HIPAA Omnibus Rule and Privacy Requirements
The final rules addresses multiple privacy issues related to uses and disclosures of PHI, such as:
• Communications for marketing or fundraising,
• Exchanging PHI for payment,
• Disclosures of PHI to persons involved in a patient’s care or payment for care
• Disclosures of student immunization records.
Individuals now have new rights to restrict certain disclosures of PHI to health plans and to request access to electronic PHI (ePHI).
All of these changes will require you to update or modify:
• Notices of privacy practices
• Research authorizations
• Internal policies
• And Training programs may require updates to address the rule modifications.
As per the HIPAA Omnibus Rule, business associates and subcontractors must comply with the Security Rule in full. Given the daunting nature of achieving Security Rule compliance.
To implement the Genetic Information Nondiscrimination Act (GINA), HHS has included “genetic information” as a type of health information subject to HIPAA rules, and has imposed restrictions that will prohibit health plans from using genetic information for underwriting purposes and from employers using to in the hiring and promotion process.

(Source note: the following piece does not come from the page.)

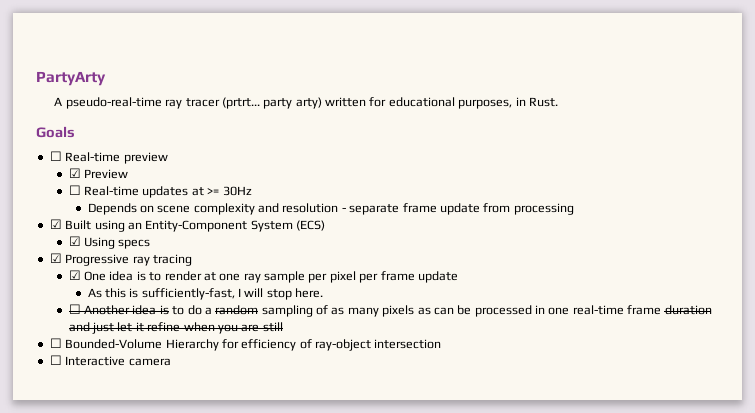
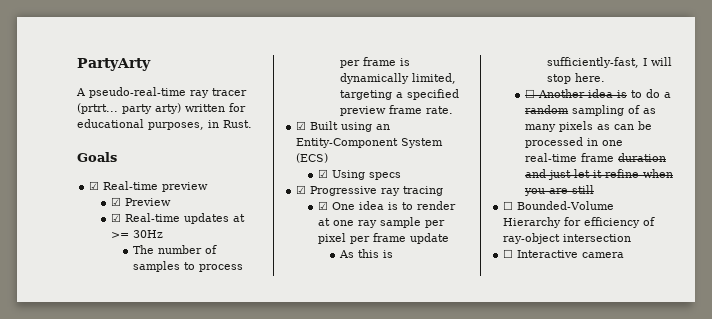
[49,151,62,161] ☐ -> [89,181,100,190] ☑
[68,185,81,195] ☐ -> [110,213,121,222] ☑
[87,203,574,215] Depends on scene complexity and resolution - separate frame update from processing -> [132,245,217,254] [132,261,243,272] [339,57,410,68] [339,73,456,84] [339,89,459,100] [339,105,453,116] The number of samples to process per frame is dynamically limited, targeting a specified preview frame rate.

It is obvious that this new rule will require the health care industry to educate patients with regards to their privacy and disclosure rights. Patients will need to know how their information is used and disclosed, and how to submit complaints pertaining privacy violations. The HIPAA Omnibus Rule will require healthcare providers to update their Business Associate Agreements, attain assurances form Business Associates that they are complying with the HIPAA Security Rule and that they have updated their Notice of Privacy Practices. The entities should also try to better understand HIPAA requirements so that they are aware of their risks and responsibilities towards their patients.